▸ **Page excerpt**:
For on display were the skills of several daring ladies who had the courage to accept one of the toughest challenges in aviation -- a gruelling 900 nautical mile air race without sophisticated navigation aids.
The gruelling race was Air Race India 2003, which was held over the last three days across the country to mark the centenary of aviation.
A total of 43 aircraft of different makes, styles and colours took off from three points in the country -- Goa in west zone, Kolkata in east zone and Bangalore in south zone -- to converge simultaneously at Nagpur on Saturday.
Originally, there were to be four legs to the race, but the one from Chandigarh to Nagpur had to be cancelled at the last moment because of inclement weather.
So aviation lovers had to make do with 43 aircraft. A total of 51 teams had registered for participation.
Though the aircraft zooming in confidently to make the final touchdown attracted a lot of attention, the limelight was squarely focussed on the women.
These were 15 girl cadets from various air squadrons of the National Cadet Corps. These girls along with 15 boy cadets participated in the race as co-pilots -- each one navigating for the pilot during one stage of the race.
So there were ten cadets on each leg from Goa, Kolkata and Bangalore -- five girls and five boys.
The feat is incredible because most girls are barely out of their teens, some as young as 19.
For Bangalore's Prashanthi Menon it was an experience to remember for a lifetime. From the 8 Karnataka Air Squadron of the NCC, Prashanti was the co-pilot of Captain Anup Kumar Nair. A commerce graduate, she plans to join the Indian Air Force.
Smita Patil of Belgaum, who was co-pilot to Wing Commander T S Chauhan, was bubbling with joy on completing the race. Like Prashanti, she too belongs to the 8 Karnataka Air Squadron.
Prashanthi and Smita were among the ten NCC cadets with at least 100 hours of flying experience.

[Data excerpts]
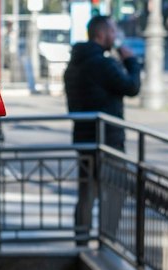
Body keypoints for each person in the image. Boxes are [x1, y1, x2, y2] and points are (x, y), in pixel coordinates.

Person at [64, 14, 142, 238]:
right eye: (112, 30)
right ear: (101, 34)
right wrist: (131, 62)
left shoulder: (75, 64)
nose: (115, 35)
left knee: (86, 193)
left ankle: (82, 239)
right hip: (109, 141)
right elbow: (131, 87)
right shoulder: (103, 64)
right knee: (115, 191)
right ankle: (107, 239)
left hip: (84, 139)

---

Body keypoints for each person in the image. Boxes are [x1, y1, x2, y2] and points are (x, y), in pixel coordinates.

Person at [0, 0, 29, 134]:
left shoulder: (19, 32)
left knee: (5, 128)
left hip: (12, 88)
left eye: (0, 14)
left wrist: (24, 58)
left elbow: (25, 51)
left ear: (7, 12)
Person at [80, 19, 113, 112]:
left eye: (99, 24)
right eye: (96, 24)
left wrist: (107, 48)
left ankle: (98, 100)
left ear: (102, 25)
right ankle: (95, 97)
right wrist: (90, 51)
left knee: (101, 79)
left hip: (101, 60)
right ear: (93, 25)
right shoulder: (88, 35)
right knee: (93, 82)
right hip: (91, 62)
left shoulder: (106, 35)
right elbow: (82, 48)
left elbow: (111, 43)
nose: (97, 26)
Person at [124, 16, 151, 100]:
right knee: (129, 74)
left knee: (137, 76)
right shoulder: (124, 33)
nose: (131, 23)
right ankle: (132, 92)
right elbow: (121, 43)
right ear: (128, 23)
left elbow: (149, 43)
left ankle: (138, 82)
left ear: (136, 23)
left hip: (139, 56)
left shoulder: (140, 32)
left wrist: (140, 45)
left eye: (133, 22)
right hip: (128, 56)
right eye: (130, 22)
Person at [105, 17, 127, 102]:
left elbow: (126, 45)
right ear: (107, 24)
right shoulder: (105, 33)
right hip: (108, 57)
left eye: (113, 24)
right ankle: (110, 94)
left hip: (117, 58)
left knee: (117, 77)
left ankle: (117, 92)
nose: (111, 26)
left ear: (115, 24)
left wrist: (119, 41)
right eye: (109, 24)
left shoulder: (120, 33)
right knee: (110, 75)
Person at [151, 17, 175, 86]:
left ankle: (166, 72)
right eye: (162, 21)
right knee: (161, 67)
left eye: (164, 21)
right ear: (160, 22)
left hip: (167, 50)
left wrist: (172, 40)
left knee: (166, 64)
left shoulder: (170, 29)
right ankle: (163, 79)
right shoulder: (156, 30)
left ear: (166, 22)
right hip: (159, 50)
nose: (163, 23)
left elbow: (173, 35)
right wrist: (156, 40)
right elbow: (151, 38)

▸ **Exercise instructions**:
Continue the article about Air Race India 2003 from its last sentence.

▸ **Output of the task**:
Air Commodore M S Jauhar, Deputy Director General of NCC, said the cadets were put through a stringent selection process for entry. The NCC, he said, had entered three aircraft -- all Zen Air micro lights, in each leg.
But the icing in the cake for the women participating in the race was Audrey Maben. Flying solo from Bangalore to Nagpur in an X-Air-F aircraft manufactured by the Bangalore-base Raj Hamsa, Maben said, "The experience has made me a better pilot."
The dark, lanky and obviously happy Maben said, "It was entirely my show -- planning, execution and decisions in mid-air were all mine."
Audrey had about 125 hours of flying experience before the race, including five hours of solo, which she did for her flying licence. The race has been a once-in-a-lifetime experience for the lady who teaches power gliding at Bangalore Aerosports.
Audrey had a scare on the first stage (Arakkonam to Cudappa) of the south leg itself when she ran out of fuel due to trouble in the main fuel tank of her aircraft. But the spunky lady managed to reach her destination.
She also encountered some bad weather on one of the stages, but kept her cool and came through with flying colours.
"The last three days have been very interesting. It was a great opportunity to learn," the proud Maben said.